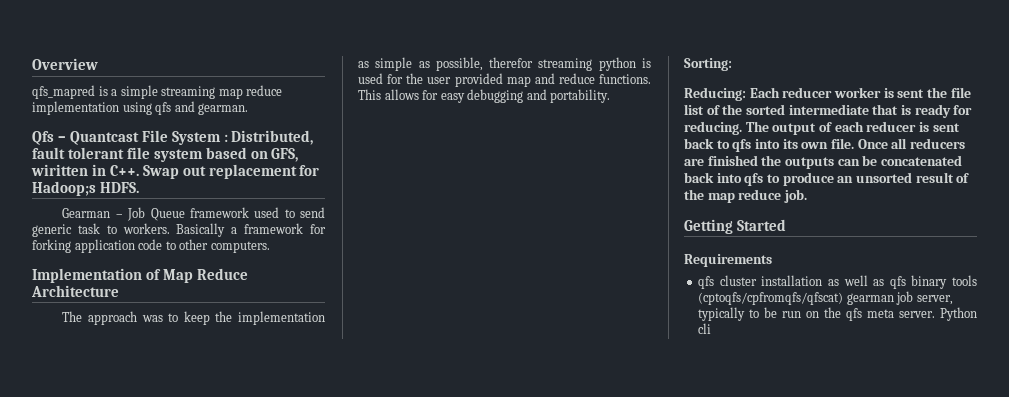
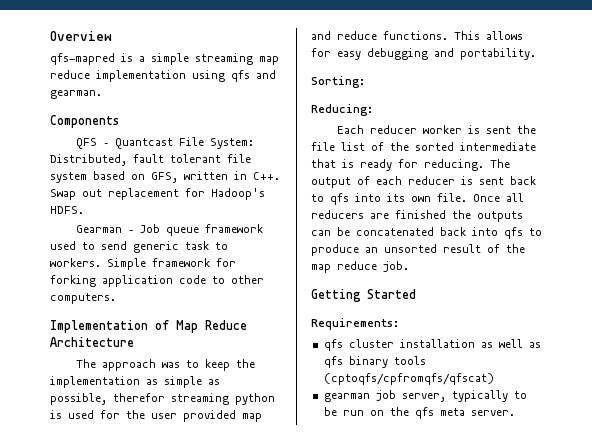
[32,85,95,99] qfs_mapred -> [50,53,115,65] qfs-mapred
[32,131,54,145] Qfs -> [50,115,119,128] [75,138,97,149] Components // QFS
[171,131,228,145] System : -> [209,138,254,149] System:
[31,164,88,176] wiritten -> [184,171,228,180] written
[32,181,96,196] Hadoop;s -> [211,188,265,200] Hadoop's
[150,208,185,221] Queue -> [165,227,199,236] queue
[176,223,238,237] Basically a -> [107,258,146,270] Simple
(746, 94) none -> (373, 110) //
[684,254,772,267] Requirements -> [311,318,399,330] Requirements:
(844, 298) none -> (494, 379) //
[940,307,977,321] [698,323,712,334] Python cli -> (515, 413) none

_ _ _ _ _ _ _

* [Problem to work on]: Your reply should consist only of the lines running from the line with "[171,131,228,145] System : ->" to the end of the listing, retyped exactly.

* [Your response]:
[171,131,228,145] System : -> [209,138,254,149] System:
[31,164,88,176] wiritten -> [184,171,228,180] written
[32,181,96,196] Hadoop;s -> [211,188,265,200] Hadoop's
[150,208,185,221] Queue -> [165,227,199,236] queue
[176,223,238,237] Basically a -> [107,258,146,270] Simple
(746, 94) none -> (373, 110) //
[684,254,772,267] Requirements -> [311,318,399,330] Requirements:
(844, 298) none -> (494, 379) //
[940,307,977,321] [698,323,712,334] Python cli -> (515, 413) none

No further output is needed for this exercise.